*** TEXT BLOCK

Harkening back to the electric feeling that inspired numerous slave rebellions, McCune Smith subsequently praised leaders such as Denmark Vesey, Nat Turner, and the brave men and women who fought during the Christiana Resistance of 1851. These violent acts effectively shed light on the future of black Americans, he contended. "Our white brethren cannot understand us unless we speak to them in their own language; they recognize only the philosophy of force," he explained. According to McCune Smith, expecting white Americans to embrace black humanity required physical engagement. "They will never recognize our manhood until we knock them down a time or two," he exclaimed. Black resistance and violence was central to understanding their antidote to American slavery.

Force and Freedom

In the history of the movement to abolish slavery, the shift toward violence among African Americans remains largely unaddressed. In addition, the ways in which black abolitionists utilized violence deserves a more sustained and nuanced analysis. Black resistance was central to abolitionism. Accordingly, Force and Freedom: Black Abolitionists and the Politics of Violence actively examines one of the perennial questions in political thought: is violence a valid means of producing social change? Specifically, this study addresses how black abolitionists answered this question. Black abolitionist ideology not only explains how the politics of violence paved the way for the Civil War, but how the politics of violence helped prepare the nation to view black people as equal Americans with inalienable rights. Force and Freedom is the first of its kind to offer a close look at the complex and varied ways violence was deployed by antebellum black activists.

While praising the efforts of a few notable men and women abolitionists, most contemporary discussions of the subject routinely lament that nothing good can come from political violence. On the contrary, few good things can be acquired from those in power except by force, often violent force. A retreat from engaging in a complex understanding of the political purposes of violence limits both how we see and make use of the past. Within the field, there is a propensity to privilege the performance of nonviolence and deny the possibility and utility of violence as the great accelerator in American emancipation.

******

→ **TRY IT**
Copy the passage on black abolitionists and violence starting at "Harkening back to" and ending at "to American slavery.", swapping "rebellions" for "uprisings".

*** DATA SEGMENT

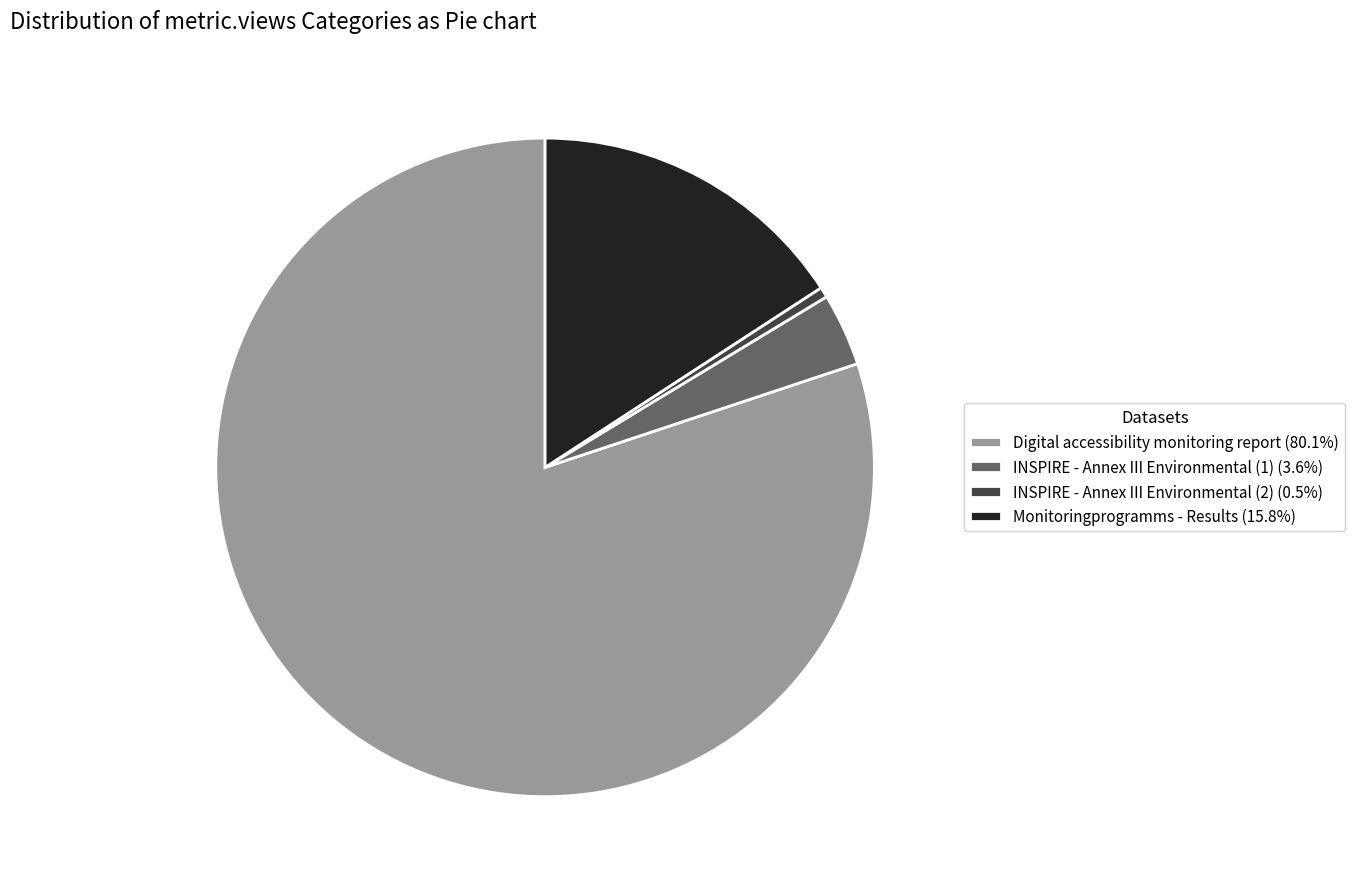

Which has a higher value, INSPIRE - Annex III Environmental (2) or INSPIRE - Annex III Environmental (1)?

INSPIRE - Annex III Environmental (1)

******

→ **EXERCISE RESPONSE**
Harkening back to the electric feeling that inspired numerous slave uprisings, McCune Smith subsequently praised leaders such as Denmark Vesey, Nat Turner, and the brave men and women who fought during the Christiana Resistance of 1851. These violent acts effectively shed light on the future of black Americans, he contended. "Our white brethren cannot understand us unless we speak to them in their own language; they recognize only the philosophy of force," he explained. According to McCune Smith, expecting white Americans to embrace black humanity required physical engagement. "They will never recognize our manhood until we knock them down a time or two," he exclaimed. Black resistance and violence was central to understanding their antidote to American slavery.